The next time period to consider is from August 2011 to March 21, 2013, when fee litigation began. EPIC seeks $16, 557 in fees for that period. The Court will reduce that number in accordance with EPIC’s limited success on its summary judgment motion. Using the D.C. Circuit’s test in Judicial Watch, Inc. v. U.S. Department of Commerce, 2007 U.S. App. LEXIS 2337, at *2–*4 (D.C. Cir. 2007), this Court finds that EPIC dedicated about 13 pages of argument out of 33, or 39.3939…%, to exemption 5 (the winning issue). See ECF No. 14-1 at 6– 24; No. 18 at 2–15. Taking that percentage of $16, 557, the Court will award EPIC $6, 522.45 in fees for work on the summary judgment merits. So EPIC’s total for fees and costs on the merits is $8, 244.45, or about 42.4% of what EPIC sought ($19, 446.50).
c. Fees on fees up to April 12, 2013.
TSA made a settlement offer under Federal Rule of Civil Procedure 68 on April 12, 2013. Accordingly, the Court will split fees incurred up to that date from fees incurred after. For fees on fees incurred up to April 12th, EPIC seeks $5065.50. The Court will remove $882 for attorneys who participated in the March 2013 conferences without taking part in this litigation beforehand, leaving $4, 183.50. The Court will then reserve $571 for unique entries and halve the rest for double billing with EPIC v. DHS. As a result, the subtotal is $2, 662.75.
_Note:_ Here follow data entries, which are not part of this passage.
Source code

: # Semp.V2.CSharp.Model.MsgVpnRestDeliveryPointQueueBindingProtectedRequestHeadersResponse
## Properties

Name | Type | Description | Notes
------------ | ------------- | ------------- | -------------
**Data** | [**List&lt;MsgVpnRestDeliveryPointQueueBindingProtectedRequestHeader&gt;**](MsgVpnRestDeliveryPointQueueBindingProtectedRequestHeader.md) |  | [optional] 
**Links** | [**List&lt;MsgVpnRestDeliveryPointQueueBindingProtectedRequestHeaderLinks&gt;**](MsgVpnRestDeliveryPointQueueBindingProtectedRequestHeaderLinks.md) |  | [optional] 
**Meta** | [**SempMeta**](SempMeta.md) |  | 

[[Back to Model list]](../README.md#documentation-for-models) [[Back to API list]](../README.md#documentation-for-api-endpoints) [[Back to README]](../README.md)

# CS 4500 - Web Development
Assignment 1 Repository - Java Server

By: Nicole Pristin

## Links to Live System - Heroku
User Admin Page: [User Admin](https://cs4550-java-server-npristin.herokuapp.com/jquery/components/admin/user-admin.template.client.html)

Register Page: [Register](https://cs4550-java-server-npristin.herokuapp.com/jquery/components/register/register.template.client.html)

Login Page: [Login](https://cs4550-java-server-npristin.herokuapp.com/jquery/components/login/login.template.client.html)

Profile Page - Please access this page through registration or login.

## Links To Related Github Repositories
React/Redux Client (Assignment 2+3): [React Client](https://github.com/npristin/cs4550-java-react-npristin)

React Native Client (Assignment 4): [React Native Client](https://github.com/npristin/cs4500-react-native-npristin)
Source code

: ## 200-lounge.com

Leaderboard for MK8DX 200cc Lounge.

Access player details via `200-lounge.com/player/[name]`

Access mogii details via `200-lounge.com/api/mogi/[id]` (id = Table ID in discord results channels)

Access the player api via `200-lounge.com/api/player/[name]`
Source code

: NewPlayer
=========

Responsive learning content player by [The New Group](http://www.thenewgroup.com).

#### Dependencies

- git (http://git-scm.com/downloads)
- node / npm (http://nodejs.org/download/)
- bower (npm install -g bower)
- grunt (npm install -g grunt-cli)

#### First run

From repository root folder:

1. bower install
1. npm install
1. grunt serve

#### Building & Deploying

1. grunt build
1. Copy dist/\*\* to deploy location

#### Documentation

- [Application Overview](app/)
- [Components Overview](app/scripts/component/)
Finally, taking the same percentage of the subtotal as the fees on the merits awarded to fees on the merits sought, the pre-April 2013 fees on fees amount to $1, 128.89. Thus, EPIC’s total for fees and costs incurred up to April 12, 2013, equals $9, 373.34.
d. Fees on fees after April 12, 2013.
EPIC seeks $6, 070 for fees incurred after the Rule 68 offer (including fees for the reply. First, $49 is eliminated for Ms. Barnes’ affidavit because she logged hours for the March 2013 conferences and nothing more. Then, $2, 521.50 is reserved for billing unique to this case and the rest is halved. The subtotal is now $4, 271.25. After taking the appropriate percentage of the subtotal, EPIC’s post-offer fees equal $1, 810.82.
For the foregoing reasons, EPIC is entitled to $9, 373.34 in attorneys’ fees and costs. EPIC may be entitled to $1, 810.82 more, but only if TSA’s Rule 68 offer was for less than $9, 373.34. To that end, EPIC may move the Court for the additional $1, 810.82 if the offer was for less than $9, 373.34. But if the offer was for that much or more, TSA may move for post-offer costs, if any.